Wenn du das nun auf 1/4 Noten quantisierst, werden die Note-on Befehle eben genau in das 1/4 raster gerueckt und das Timing stimmt 100%ig.. genau so wie wenn du die Bassdrum im Pianorolleditor malen würdest.
Das Raster lässt sich natuerlich beliebig fein machen: 1Takt halber,viertel,achtel,sechzehntel.. usw Triolen....wie du eben willst.

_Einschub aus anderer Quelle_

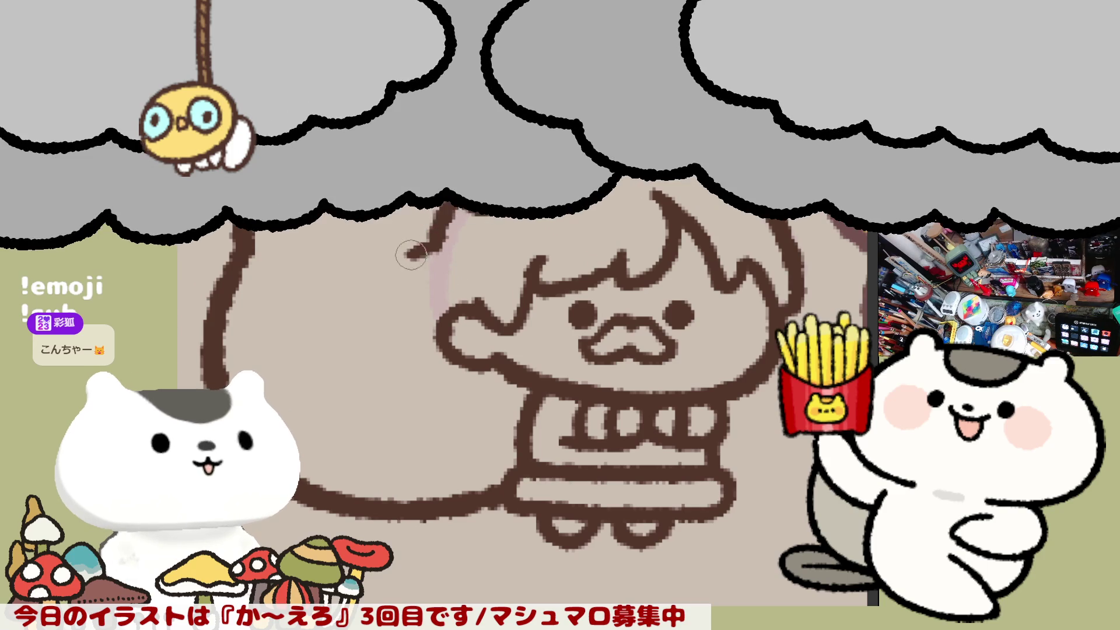
drag(414, 254, 426, 275)
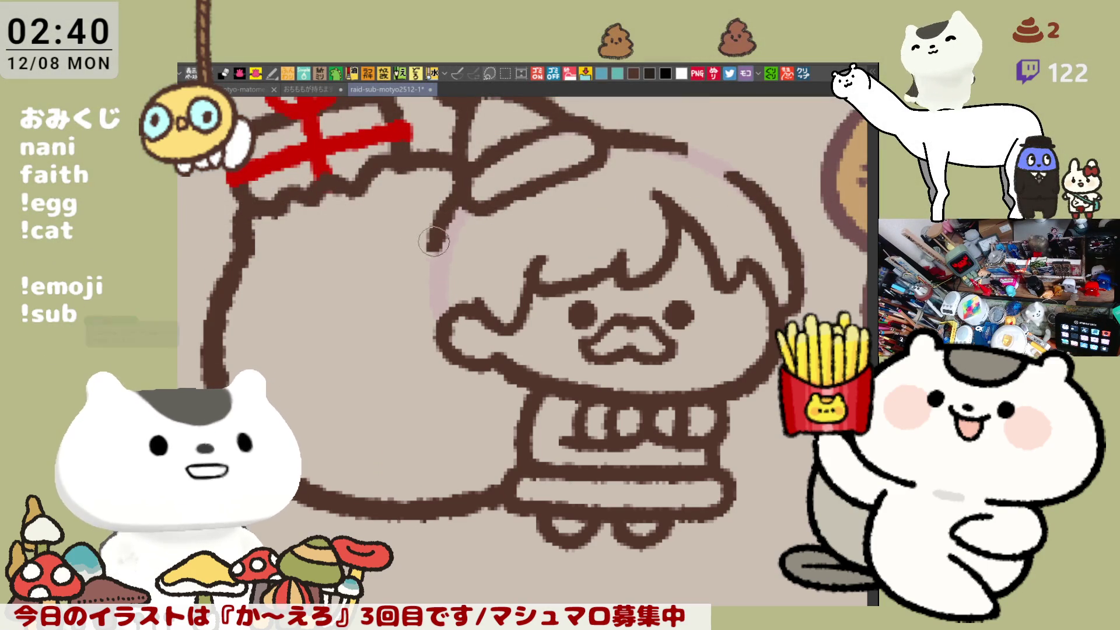
- Thicken the hair outline and retrace it on the mirrored canvas until it joins the hat brim
drag(434, 270, 449, 310)
drag(433, 272, 447, 315)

Dazu gibt es seit einiger Zeit in vielen Geräten eine sog. Groovequantisierung oder Shuffle Funktion.
Dabei verschiebt die Soft/Hardware die noten nach nem gewissen Schema  um eben den Beat grooviger zu machen. und das Kann man dann meisst  von 0% =  ganz grade bis zur gewuenschten Staerke hochdrehen

Gruß
Frank


----------



## Danizio (9. April 2004)

Danke, das sind so Sachen die ich alle nicht kenne.
Wie lange baust du denn schon Beats? Und mit welchen Programmen hast du schon gearbeitet? Ich glaub ich kauf dieses kleine Midi- Keyboard wirklich.
Weißt du zufällig wie man auf Reason 2.0 Vocals aufnehmen kann. Das Problem Hatte ich schon immer bei Fruity Loops 3.56 u. 4.1 . bei der 4.1er konnte man das nur in der Producer Edition die ich leider nie hatte...
Vielleicht kannst du mir ja mal was von deiner Musik via E-Mail schicken. Das wär nett. Finde es immer gut zu hören was andere mit anderen Musikvorlieben so machen.
thx for your help
Danizio


----------



## BeaTBoxX (14. April 2004)

Ich benutze als Hostprogramm Logic Audio von Emagic ..
Allerdings noch auf dem PC also etwas veraltet.. aber naja.. wer hat scho das Geld fuer einen Mac ..  
Als Sampler benutze ich NI Kontakt bzw NI Battery fuer Drums &  den ganzen One-Shot Samplekram.
Das ein oder andere VST(i) halt noch
aber im groben wars das eigentlich schon.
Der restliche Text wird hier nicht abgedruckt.